Typical components that are processed with PCBN are:
- Engine blocks
- Brake discs and drums
- Valve seats and guides, machine parts
- Cylinder liners
- Pressed and stamped parts
PCBN are CBN microgranules from the cubic boron nitride form with a ceramic binder phase. PCBN is chemically inert up to high temperatures and does not react with iron. PCBN is used as a cutting material for machining hard or abrasive steel workpiece materials, such as
- High-speed steel
- Case-hardened steel
- Hot-/cold-work tool steel
- Grey cast iron
- Hard-facing alloys
- Sintered iron
BNNC is a newly developed cutting material for materials that are difficult to machine. Compared to the established CBN cutting materials, it has an even higher degree of hardness and even better temperature resistance.
- Hexagonal boron nitride is also a possible material for (UV) light-emitting diodes, mainly because of its interesting properties as an III-V compound semiconductor.

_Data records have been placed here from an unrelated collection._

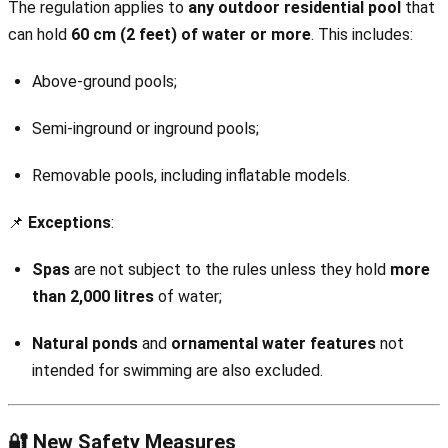
The regulation applies to
any outdoor residential pool
that
can hold
60 cm (2 feet) of water or more
. This includes:
Above-ground pools;
Semi-inground or inground pools;
Removable pools, including inflatable models.
📌
Exceptions
:
Spas
are not subject to the rules unless they hold
more
than 2,000 litres
of water;
Natural ponds
and
ornamental water features
not
intended for swimming are also excluded.
🔐 New Safety Measures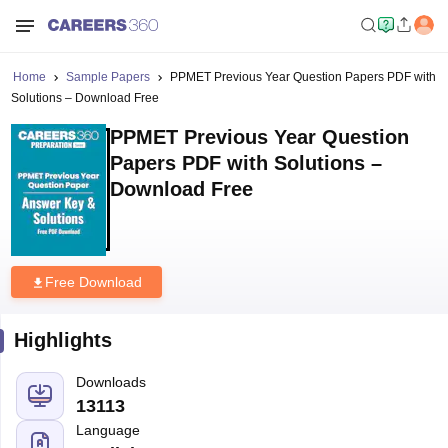
Home
Sample Papers
PPMET Previous Year Question Papers PDF with
Solutions – Download Free
PPMET Previous Year Question
Papers PDF with Solutions –
Download Free
Free Download
Highlights
Downloads
13113
Language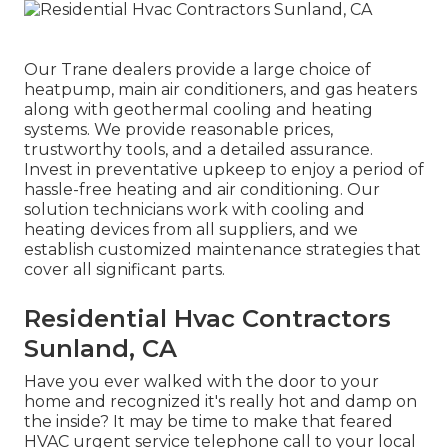
Our Trane dealers provide a large choice of
heatpump, main air conditioners, and gas heaters
along with geothermal cooling and heating
systems. We provide reasonable prices,
trustworthy tools, and a detailed assurance.
Invest in preventative upkeep to enjoy a period of
hassle-free heating and air conditioning. Our
solution technicians work with cooling and
heating devices from all suppliers, and we
establish customized maintenance strategies that
cover all significant parts.
Residential Hvac Contractors
Sunland, CA
Have you ever walked with the door to your
home and recognized it's really hot and damp on
the inside? It may be time to make that feared
HVAC urgent service telephone call to your local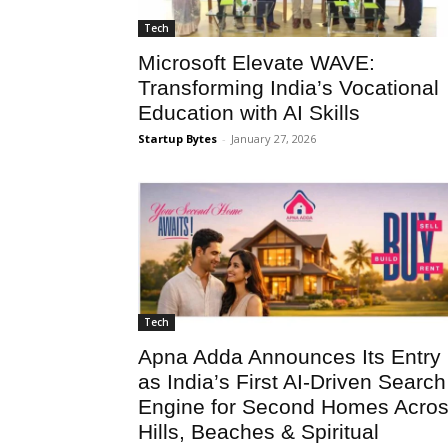
Tech
Microsoft Elevate WAVE:
Transforming India’s Vocational
Education with AI Skills
Startup Bytes
-
January 27, 2026
Tech
Apna Adda Announces Its Entry
as India’s First AI-Driven Search
Engine for Second Homes Acro
Hills, Beaches & Spiritual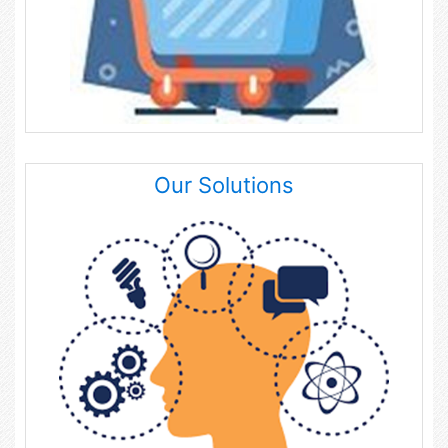
Our Solutions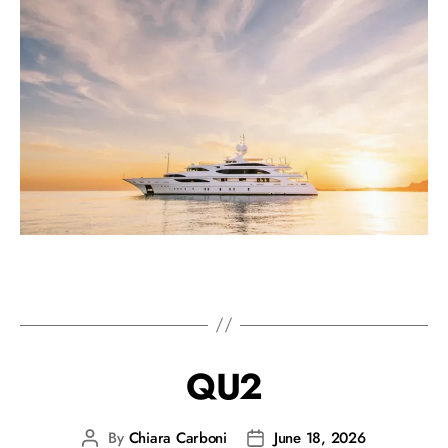
QU2
By
Chiara Carboni
June 18, 2026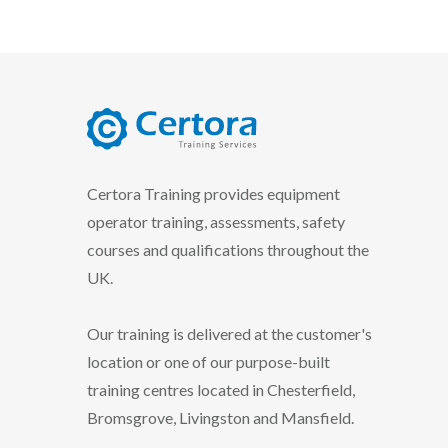
certora logo
Certora Training provides equipment
operator training, assessments, safety
courses and qualifications throughout the
UK.
Our training is delivered at the customer's
location or one of our purpose-built
training centres located in Chesterfield,
Bromsgrove, Livingston and Mansfield.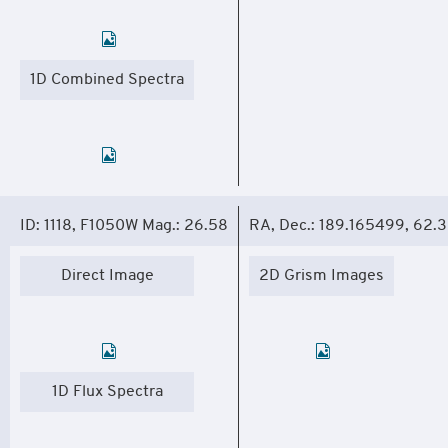
1D Combined Spectra
ID: 1118, F1050W Mag.: 26.58
RA, Dec.: 189.165499, 62.
Direct Image
2D Grism Images
1D Flux Spectra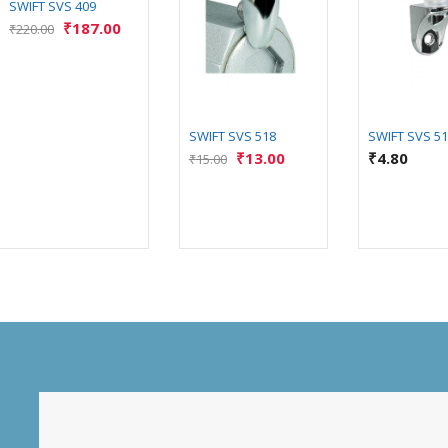
SWIFT SVS 409
₹
187.00
₹
220.00
SWIFT SVS 518
SWIFT SVS 5
₹
13.00
₹
4.80
₹
15.00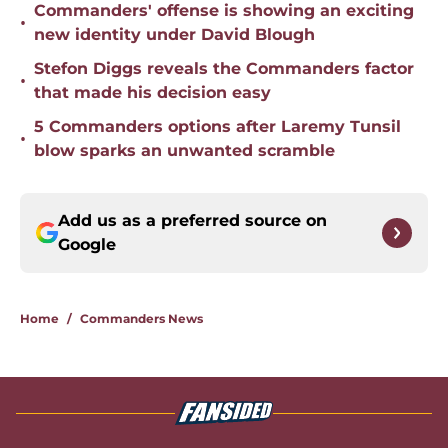
Commanders' offense is showing an exciting
•
new identity under David Blough
Stefon Diggs reveals the Commanders factor
•
that made his decision easy
5 Commanders options after Laremy Tunsil
•
blow sparks an unwanted scramble
Add us as a preferred source on
Google
Home
/
Commanders News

- Porous sponges made of boron nitride can absorb about 33 times their own weight in oil and organic solvents. After the absorbed liquids have burned away and evaporated, the filter sponge can be reliably recovered. This property is e.g. usable for water treatment and purification.
- The (white) α-modification, hexagonal boron nitride BN is formed at high temperatures from boron oxide and elemental nitrogen N2 using calcium phosphate as a catalyst.
- β-boron nitride (CBN) can be produced from the hexagonal α-modification at high temperatures (from 1,500 °C/2,732 °F) and at the same time under high pressure (between 50 and 90 kbar) – very similar to the way in which graphite becomes diamond.
- In terms of structure, α-boron nitride is comparable to graphite (therefore also called white graphite), and consists of a honeycomb-shaped, planar, hexagonal crystal structure in layers.
- Cubic β-boron nitride (CBN) as a modification of a boron-nitrogen compound has a cubic, diamond-like structure.
- Colour: White
- Specific weight: 2.26 g/cm³
- Application temperature: Up to 900 °C/1,652 °F in air, in an inert atmosphere even up to 2,000 °C/3,632 °F
- Resistance to oxidation: up to 1,000 °C/1,832 °F
- Melting point: 2,700 °C/4,892 °F
- Good electrical insulator
- Thermal conductivity: up to 400 W/m*K
- Good slip even at high temperatures
Cubic β-boron nitride (CBN) is one of the hardest materials known to man: the Knoop hardness is around 48 GPa.
Conclusion: High-performance ceramics such as boron nitride offer a great deal of potential for new, innovative fields of application in industry. However, this requires a competent provider to develop bespoke solutions for the specific application together with the user.